Como hace años lo expresaran brillantemente Fernando Filgueira, Luis Reygadas, Juan Pablo Luna y Pablo Alegre (“Shallow states, deep inequalities and the limits of conservative modernization: the politics and policies of incorporation in Latin America”, en the great gap: inequality and the politics of redistribution in Latin America, Merike Blofield Ed., Penn State University Press, University Park, 2011):

“El proyecto elitista de los años ochenta (…) fue en muchos sentidos de modernización conservadora: aceptando e incluso impulsando la democracia electoral y la expansión del mercado y de la educación, pero limitando el alcance de políticas aceptables, de tal manera que la desigualdad en la distribución del ingreso y el acceso a las oportunidades se mantuvo como un aspecto dominante si no es que aun mayor en la región”.

No se trata, siguen nuestros autores, solo de la desigualdad, la pobreza o la exclusión. Se trata de todo esto en combinación “con otras transformaciones socioeconómicas (urbanización, incorporación al mercado de trabajo, avance educativo y exposición a nuevas pautas de consumo) y también un ingrediente político crítico: la expansión y experiencia con la democracia electoral durante las dos últimas décadas”.

Coyuntura de honda profundidad y larga data a la que tendría que haber dado no solo respuestas políticas integrales la Cuarta Transformación, sino dedicarse a la búsqueda de consensos amplios y plurales en torno a un programa de gran envergadura. No ha sido el caso y ahora enfrentamos honduras que a veces parecen no tener fin.

Buscar el fin adelantado del gobierno, como a veces parece quererlo el propio presidente, no es salida a la tarea reconstructiva que requiere con urgencia nuestro país. Tampoco lo es seguir posponiendo, sin fecha de término, el obligado ajuste de cuentas del Estado y la empresa, del poder constituido y del capital, saldos de la gran transformación intentada en los últimos treinta años.

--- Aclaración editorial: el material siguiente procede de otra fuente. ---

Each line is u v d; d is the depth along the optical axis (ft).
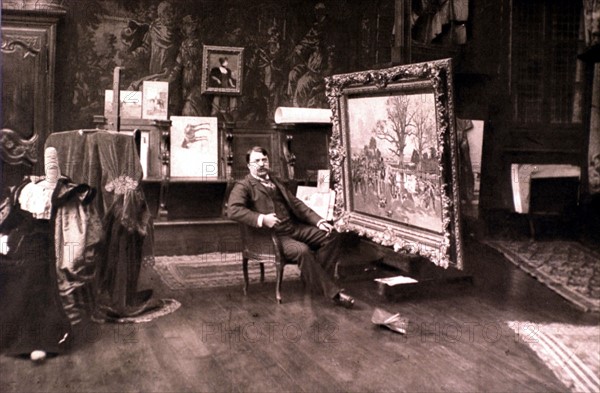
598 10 20.67
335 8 23.44
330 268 17.65
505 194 22.11
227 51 22.59
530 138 22.25
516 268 18.12
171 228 20.63
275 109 23.54
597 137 21.06
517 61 22.44
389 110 16.81
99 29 21.62
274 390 10.82
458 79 22.67
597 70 21.13
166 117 22.34
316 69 23.68
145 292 15.72
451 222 15.21
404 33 21.29
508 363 11.99
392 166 17.20
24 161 19.75
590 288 15.71
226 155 22.27
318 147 22.99
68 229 13.84
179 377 11.22
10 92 19.89
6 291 12.91
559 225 21.45
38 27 20.20
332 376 11.41
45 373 11.32
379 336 13.67
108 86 21.84
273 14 23.15
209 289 17.04
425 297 16.61
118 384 10.92
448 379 11.27
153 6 22.11
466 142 21.74
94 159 15.14
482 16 22.39
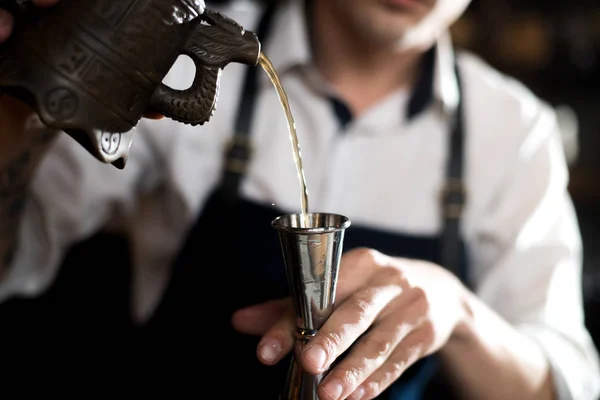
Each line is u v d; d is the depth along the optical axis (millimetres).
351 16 758
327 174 832
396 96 849
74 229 849
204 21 457
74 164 817
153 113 469
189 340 805
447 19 785
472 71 905
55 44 416
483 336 657
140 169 860
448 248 812
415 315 536
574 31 1582
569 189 1566
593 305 1188
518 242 843
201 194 834
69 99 414
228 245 808
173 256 879
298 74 840
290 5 881
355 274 540
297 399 469
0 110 548
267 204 818
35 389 941
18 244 750
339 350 466
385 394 747
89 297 1077
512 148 859
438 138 847
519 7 1591
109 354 994
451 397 776
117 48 420
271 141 832
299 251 443
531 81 1616
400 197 832
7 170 648
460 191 824
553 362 734
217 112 834
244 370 781
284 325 518
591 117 1610
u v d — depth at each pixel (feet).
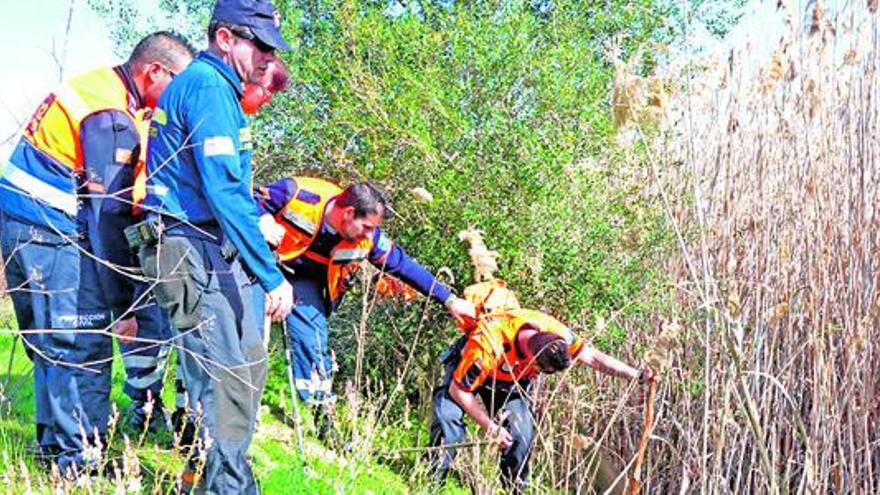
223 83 10.56
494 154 20.38
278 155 24.53
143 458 12.96
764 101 20.51
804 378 18.24
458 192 20.36
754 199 20.59
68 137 11.70
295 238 16.87
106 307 12.05
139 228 10.64
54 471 10.34
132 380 14.42
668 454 19.43
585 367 19.98
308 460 14.92
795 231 19.13
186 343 10.52
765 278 18.83
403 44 21.66
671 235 19.93
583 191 20.45
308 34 24.68
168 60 12.48
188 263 10.45
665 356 11.34
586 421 19.34
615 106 9.75
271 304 10.75
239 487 10.58
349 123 21.70
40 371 11.92
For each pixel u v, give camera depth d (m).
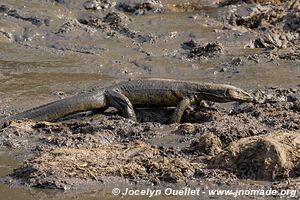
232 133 33.38
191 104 38.59
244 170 28.80
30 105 41.94
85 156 30.59
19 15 57.91
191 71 49.91
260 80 47.06
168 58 52.50
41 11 58.81
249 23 61.16
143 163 29.86
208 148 31.20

Reconocer daños y perjuicios, damnificados y omisiones es tarea prioritaria, o debería serlo, de un Congreso que se dice comprometido con la reconstrucción y el tránsito a un nuevo curso de desarrollo. Órgano deliberativo que, al lado de las organizaciones de la sociedad civil que incluyen a las fuerzas productivas, debería estar encargado de la enorme tarea de identificar prioridades y obstáculos para empezar la marcha que será larga, pero que urge iniciarla ya. Hacerlo, además, con la prudencia necesaria para no caer en emergencias dominadas por el ruido y la furia del encono.